WHAT THIS TASK INVOLVES: Whatever the lines below say, output them exactly.

Collected data entries
BEGIN
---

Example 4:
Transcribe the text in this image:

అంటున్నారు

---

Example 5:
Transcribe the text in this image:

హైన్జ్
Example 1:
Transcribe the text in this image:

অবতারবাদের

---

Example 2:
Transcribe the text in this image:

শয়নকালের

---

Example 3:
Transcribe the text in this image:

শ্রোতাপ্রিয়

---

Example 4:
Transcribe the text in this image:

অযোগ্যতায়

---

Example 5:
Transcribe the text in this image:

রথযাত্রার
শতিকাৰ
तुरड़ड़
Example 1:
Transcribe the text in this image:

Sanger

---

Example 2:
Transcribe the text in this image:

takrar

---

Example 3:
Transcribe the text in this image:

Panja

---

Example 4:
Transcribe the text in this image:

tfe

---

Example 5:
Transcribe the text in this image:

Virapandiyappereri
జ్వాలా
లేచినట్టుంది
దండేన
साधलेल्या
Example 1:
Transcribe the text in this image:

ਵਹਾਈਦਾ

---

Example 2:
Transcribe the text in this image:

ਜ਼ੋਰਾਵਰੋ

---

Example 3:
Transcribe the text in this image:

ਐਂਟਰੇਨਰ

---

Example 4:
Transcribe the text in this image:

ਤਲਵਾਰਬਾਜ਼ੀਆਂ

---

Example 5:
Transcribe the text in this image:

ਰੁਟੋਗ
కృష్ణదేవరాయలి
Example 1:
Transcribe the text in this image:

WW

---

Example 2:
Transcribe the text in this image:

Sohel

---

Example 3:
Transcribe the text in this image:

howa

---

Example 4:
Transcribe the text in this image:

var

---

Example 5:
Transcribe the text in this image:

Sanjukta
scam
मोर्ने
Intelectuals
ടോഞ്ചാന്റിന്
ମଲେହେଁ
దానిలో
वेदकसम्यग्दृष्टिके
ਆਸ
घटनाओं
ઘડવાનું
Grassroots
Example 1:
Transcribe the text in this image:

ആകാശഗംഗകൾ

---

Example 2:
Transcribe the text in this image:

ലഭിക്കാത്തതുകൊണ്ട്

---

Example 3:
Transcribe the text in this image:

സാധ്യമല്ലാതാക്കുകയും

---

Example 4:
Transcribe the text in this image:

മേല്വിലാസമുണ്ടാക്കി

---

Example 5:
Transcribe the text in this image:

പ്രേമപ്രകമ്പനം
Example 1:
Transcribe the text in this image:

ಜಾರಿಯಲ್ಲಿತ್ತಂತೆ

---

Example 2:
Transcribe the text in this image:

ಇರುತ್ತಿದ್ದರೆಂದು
END
YOUR SOLUTION:
---

Example 4:
Transcribe the text in this image:

అంటున్నారు

---

Example 5:
Transcribe the text in this image:

హైన్జ్
Example 1:
Transcribe the text in this image:

অবতারবাদের

---

Example 2:
Transcribe the text in this image:

শয়নকালের

---

Example 3:
Transcribe the text in this image:

শ্রোতাপ্রিয়

---

Example 4:
Transcribe the text in this image:

অযোগ্যতায়

---

Example 5:
Transcribe the text in this image:

রথযাত্রার
শতিকাৰ
तुरड़ड़
Example 1:
Transcribe the text in this image:

Sanger

---

Example 2:
Transcribe the text in this image:

takrar

---

Example 3:
Transcribe the text in this image:

Panja

---

Example 4:
Transcribe the text in this image:

tfe

---

Example 5:
Transcribe the text in this image:

Virapandiyappereri
జ్వాలా
లేచినట్టుంది
దండేన
साधलेल्या
Example 1:
Transcribe the text in this image:

ਵਹਾਈਦਾ

---

Example 2:
Transcribe the text in this image:

ਜ਼ੋਰਾਵਰੋ

---

Example 3:
Transcribe the text in this image:

ਐਂਟਰੇਨਰ

---

Example 4:
Transcribe the text in this image:

ਤਲਵਾਰਬਾਜ਼ੀਆਂ

---

Example 5:
Transcribe the text in this image:

ਰੁਟੋਗ
కృష్ణదేవరాయలి
Example 1:
Transcribe the text in this image:

WW

---

Example 2:
Transcribe the text in this image:

Sohel

---

Example 3:
Transcribe the text in this image:

howa

---

Example 4:
Transcribe the text in this image:

var

---

Example 5:
Transcribe the text in this image:

Sanjukta
scam
मोर्ने
Intelectuals
ടോഞ്ചാന്റിന്
ମଲେହେଁ
దానిలో
वेदकसम्यग्दृष्टिके
ਆਸ
घटनाओं
ઘડવાનું
Grassroots
Example 1:
Transcribe the text in this image:

ആകാശഗംഗകൾ

---

Example 2:
Transcribe the text in this image:

ലഭിക്കാത്തതുകൊണ്ട്

---

Example 3:
Transcribe the text in this image:

സാധ്യമല്ലാതാക്കുകയും

---

Example 4:
Transcribe the text in this image:

മേല്വിലാസമുണ്ടാക്കി

---

Example 5:
Transcribe the text in this image:

പ്രേമപ്രകമ്പനം
Example 1:
Transcribe the text in this image:

ಜಾರಿಯಲ್ಲಿತ್ತಂತೆ

---

Example 2:
Transcribe the text in this image:

ಇರುತ್ತಿದ್ದರೆಂದು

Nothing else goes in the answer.